[auksas]

4.5 g of aluminum is mixed with sulfur. How many grams of aluminum sulfide were obtained?

0,17mol
4,5g                        x mol, x g
2Al+3S Al₂S₃
2mol 3mol          1mol

M(Al)=27g/mol
n(Al)=4,5g/27g/mol=0,17mol

x=0,17mol*1mol / 2 mol= 0,085mol
n(Al₂S₃)=0,085mol
M(Al₂S₃)=150g/mol
m(Al₂S₃)=0,085mol*150g/mol=12,75g

The answer of this task is 24,9 g Al2S3. Where am I wrong? I can solve other tasks using the same method, but this time I've got the wrong answer.

[Hunter2]

Your result is correct. The given answer in the task is 2 times to large.

[auksas]

Your result is correct. The given answer in the task is 2 times to large.

But why? When such steps to right solution must be done?

[Hunter2]

I would say is a mistyping or mis calculation.

[Borek]

Must be a mistake in the answer key.

Note though: don't round down intermediate results, only the final answer. Correct result is not 12.75g but 12.52g.

Technically it should be rounded down to 2 significant digits, so 13g in both cases. Some teachers treat significant digits almost religiously. In reality they don't matter much, kind of a poor man's way of expressing the accuracy. There are better and much more strict ways.

[auksas]

I would say is a mistyping or mis calculation.

Obviously. But I can't find where

[auksas]

Must be a mistake in the answer key.

Note though: don't round down intermediate results, only the final answer. Correct result is not 12.75g but 12.52g.

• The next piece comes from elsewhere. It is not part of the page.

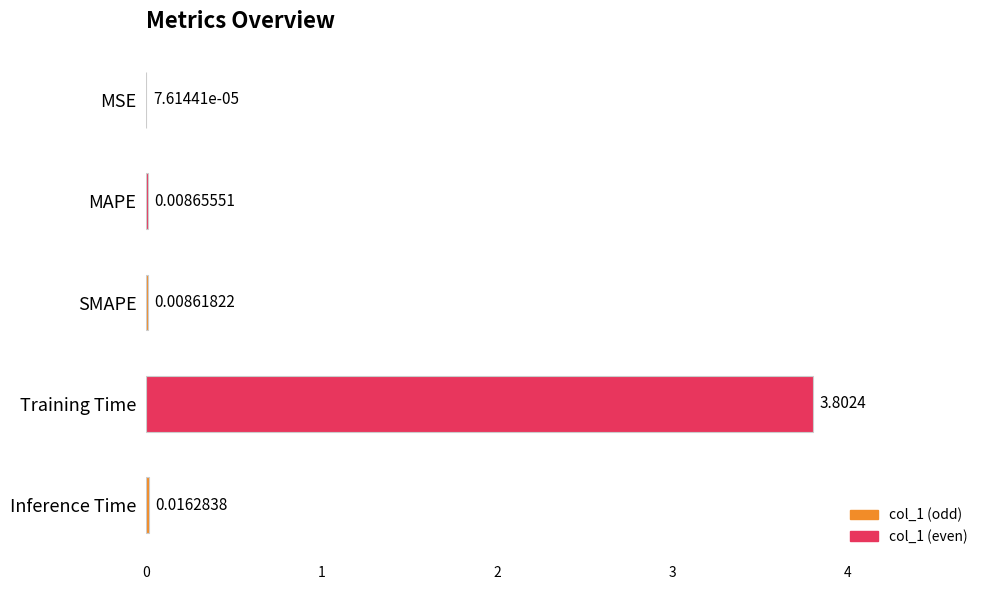

Between Inference Time and Training Time, which is larger?

Training Time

Technically it should be rounded down to 2 significant digits, so 13g in both cases. Some teachers treat significant digits almost religiously. In reality they don't matter much, kind of a poor man's way of expressing the accuracy. There are better and much more strict ways.

Thanks

[Barbara Lewis]

Yes, I also think that you gave the right variant and the give one was a typo.
Given:
4.5 g Al
Balanced equation:
2Al + 3S → Al2S3
Moles of Al:
4.5 g Al / 27 g/mol Al = 0.17 mol Al
Using stoichiometry:
0.17 mol Al * (1 mol Al2S3 / 2 mol Al) = 0.085 mol Al2S3
Grams of Al2S3:
0.085 mol Al2S3 * 150 g/mol Al2S3 = 12.75 g Al2S3
Therefore, unless there is additional information missing, the final mass of Al2S3 obtained from reacting 4.5 g Al with excess S should be 12.75 g.